Getting the timing right

Malcolm Latarche
Malcolm Latarche

27 January 2017

Last October, MEPC 70 determined that 2020 would be when the final reduction in the global sulphur cap came into effect. The decision was not without controversy but was made nevertheless. At the time the IMO said that ‘Further work to ensure effective implementation of the 2020 global sulphur cap will continue in the Sub-Committee on Pollution Prevention and Response (PPR)’. PPR 4 took place last week and the report of the meeting does not offer much in the way of clearing up questions about the wisdom of settling on 2020. Just as with the drop to 0.1% in ECAs in 2015, there have been fears (since proved to be mostly unfounded) that some owners would flout the rules and PPR has been tasked with finding ways to ensure this does not happen. The IMO’s report of PPR 4 states that the Sub-Committee began work to ensure the consistent and effective implementation of the 2020 0.50% m/m sulphur limit which would not be unexpected but while emphasising that aspect of the new sulphur cap, the report also listed several other points that could be proposed to be completed during PPR sessions in 2018 and 2019. There were some inclusions in the list that would seem to suggest that the misgivings of many apparently dismissed at MEPC70 are being given some consideration. As an example these include:
  • Considering the preparatory and transitional issues that may arise with a shift from the 3.50% m/m sulphur limit to the new 0.50% m/m limit;
  • Considering the impact on fuel and machinery systems that may result from the use of fuel oils with a 0.50% m/m sulphur limit;
  • In considering what additional measures may be developed to ensure consistent implementation of the 0.50% sulphur limit, the justification notes that implementation of the 0.50% sulphur limit in 2020 will significantly reduce SOx emissions to the atmosphere from the world's fleet, but this new international regulatory standard will also introduce a significant change in the daily operating cost of ships operating outside ECAs. Those additional costs are of a magnitude that could cause serious commercial distortion if there is uneven implementation of the 0.50% sulphur limit.
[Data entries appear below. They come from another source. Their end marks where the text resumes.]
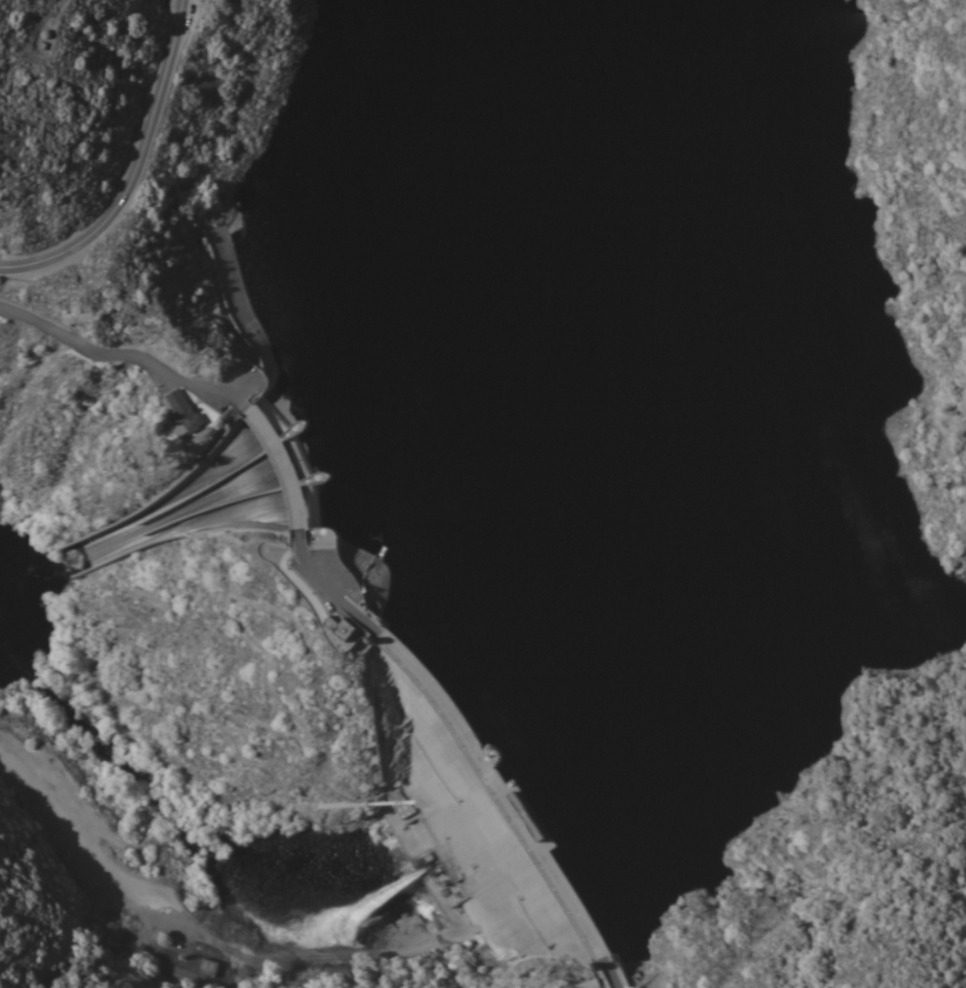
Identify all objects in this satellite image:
road: (55, 19)
road: (135, 171)
road: (121, 355)
building: (185, 413)
building: (344, 626)
dam: (379, 691)
building: (536, 828)
river: (183, 833)
river: (476, 845)
road: (200, 931)
road: (148, 945)
building: (200, 968)
building: (189, 987)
  • Products emerging to meet the 0.50% sulphur limit are expected to cost less than traditional marine distillates, but a substantial price differential is nevertheless anticipated with various forecasts suggesting a wide range. Therefore, without consistent implementation to all ships, it is impossible to ensure a level playing field for use of the 0.50% sulphur limit fuel oil, with the result that the expected improvement of the environment and human health could not be achieved.
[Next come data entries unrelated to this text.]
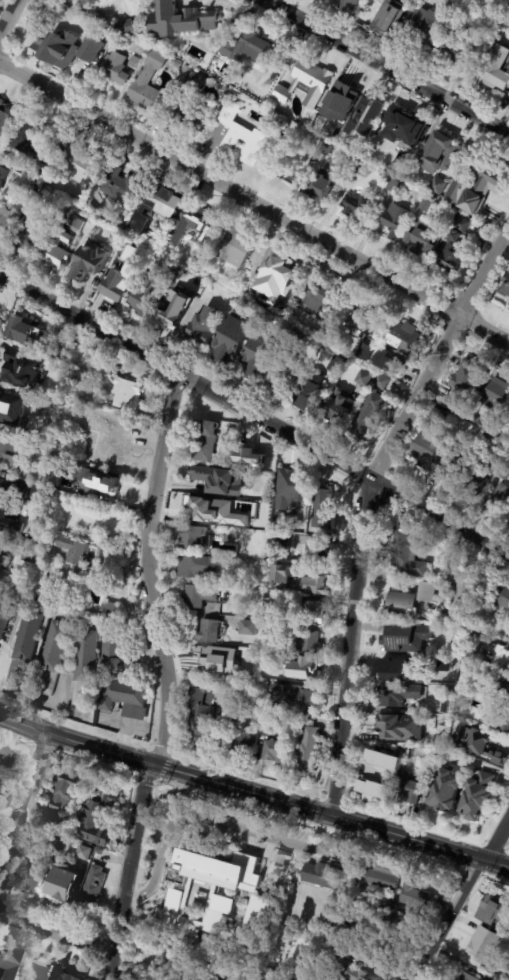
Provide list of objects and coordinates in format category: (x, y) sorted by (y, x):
building: (351, 6)
road: (8, 15)
building: (393, 18)
building: (182, 20)
building: (428, 25)
building: (124, 29)
building: (253, 47)
building: (464, 49)
building: (67, 51)
building: (118, 67)
road: (387, 67)
building: (497, 69)
building: (143, 80)
building: (310, 84)
building: (195, 104)
building: (352, 106)
building: (4, 116)
building: (366, 119)
building: (404, 129)
building: (247, 137)
building: (35, 140)
building: (328, 149)
building: (442, 150)
building: (14, 156)
building: (81, 157)
building: (361, 167)
building: (3, 176)
building: (119, 184)
building: (328, 185)
building: (396, 186)
building: (439, 186)
building: (480, 186)
building: (45, 194)
road: (254, 201)
building: (358, 204)
building: (427, 205)
building: (155, 206)
building: (72, 216)
building: (395, 220)
building: (9, 222)
building: (202, 223)
building: (463, 225)
building: (33, 235)
building: (423, 239)
building: (236, 248)
building: (59, 250)
building: (453, 253)
building: (91, 263)
building: (281, 272)
building: (183, 277)
building: (120, 283)
building: (504, 288)
building: (149, 298)
building: (325, 300)
building: (508, 305)
building: (175, 310)
building: (363, 317)
building: (198, 329)
building: (24, 332)
building: (233, 339)
building: (405, 340)
building: (58, 350)
building: (93, 351)
building: (365, 352)
building: (260, 356)
building: (392, 364)
building: (336, 365)
building: (24, 369)
building: (282, 373)
building: (472, 376)
building: (365, 379)
building: (381, 383)
building: (117, 385)
building: (309, 395)
building: (498, 396)
building: (461, 401)
building: (337, 406)
building: (12, 409)
road: (253, 413)
building: (369, 416)
building: (431, 439)
building: (508, 439)
building: (111, 442)
building: (207, 443)
building: (13, 452)
building: (249, 453)
building: (456, 460)
building: (36, 475)
building: (101, 481)
building: (221, 481)
building: (294, 488)
building: (37, 492)
building: (501, 498)
building: (11, 499)
road: (366, 501)
building: (324, 508)
building: (199, 509)
building: (508, 522)
building: (48, 534)
building: (194, 538)
building: (281, 540)
building: (320, 555)
building: (411, 555)
building: (31, 557)
building: (4, 560)
building: (77, 561)
building: (200, 567)
building: (283, 575)
building: (464, 582)
building: (315, 586)
building: (201, 597)
building: (505, 600)
building: (277, 601)
building: (411, 604)
building: (110, 613)
building: (316, 613)
building: (6, 616)
building: (270, 627)
building: (250, 629)
building: (208, 632)
building: (399, 640)
building: (311, 643)
building: (26, 645)
building: (498, 654)
building: (53, 656)
building: (116, 656)
road: (2, 657)
building: (215, 662)
building: (437, 663)
building: (85, 667)
building: (302, 670)
building: (395, 671)
road: (164, 676)
building: (490, 677)
building: (277, 688)
building: (505, 692)
building: (399, 696)
building: (125, 699)
building: (504, 699)
building: (303, 702)
building: (201, 711)
building: (258, 716)
building: (502, 720)
building: (399, 727)
building: (243, 743)
building: (309, 746)
building: (482, 746)
building: (275, 751)
building: (5, 756)
building: (432, 763)
building: (373, 777)
building: (412, 790)
building: (450, 790)
road: (253, 791)
building: (65, 792)
building: (0, 793)
building: (481, 797)
road: (28, 813)
building: (99, 816)
building: (56, 822)
road: (221, 823)
building: (196, 839)
building: (98, 851)
building: (84, 852)
building: (40, 867)
building: (325, 874)
building: (383, 877)
building: (65, 885)
building: (94, 887)
building: (415, 896)
road: (459, 896)
building: (173, 901)
building: (494, 910)
building: (215, 912)
building: (358, 912)
building: (313, 914)
building: (390, 917)
building: (257, 918)
building: (342, 920)
road: (58, 936)
building: (371, 946)
building: (489, 946)
building: (7, 965)
building: (32, 971)
building: (352, 972)
building: (65, 974)
building: (220, 976)
building: (465, 976)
  • Concerns on fuel oil quality and ships' safety were also noted.
Unlike the ballast water system issue, for which owners seem to have found a workable method for extending the compliance date, the global sulphur cap is a fixed point in time after which every ship must comply. Leaving issues to be resolved through to PPR 6 2019 does not seem to give owners much time to prepare thereafter. With regard to the commercial distortion that could arise due to uneven implementation, it is understandable that ships which have complied may face unfair competition from those that have not, but what thought has been given to the costs faced by cargo interests? If the world fleet is suddenly reduced by even a small percentage, the supply and demand for shipping space could alter dramatically forcing freight rates and consequently commodity and goods prices up to levels that will have a depressing effect on world trade.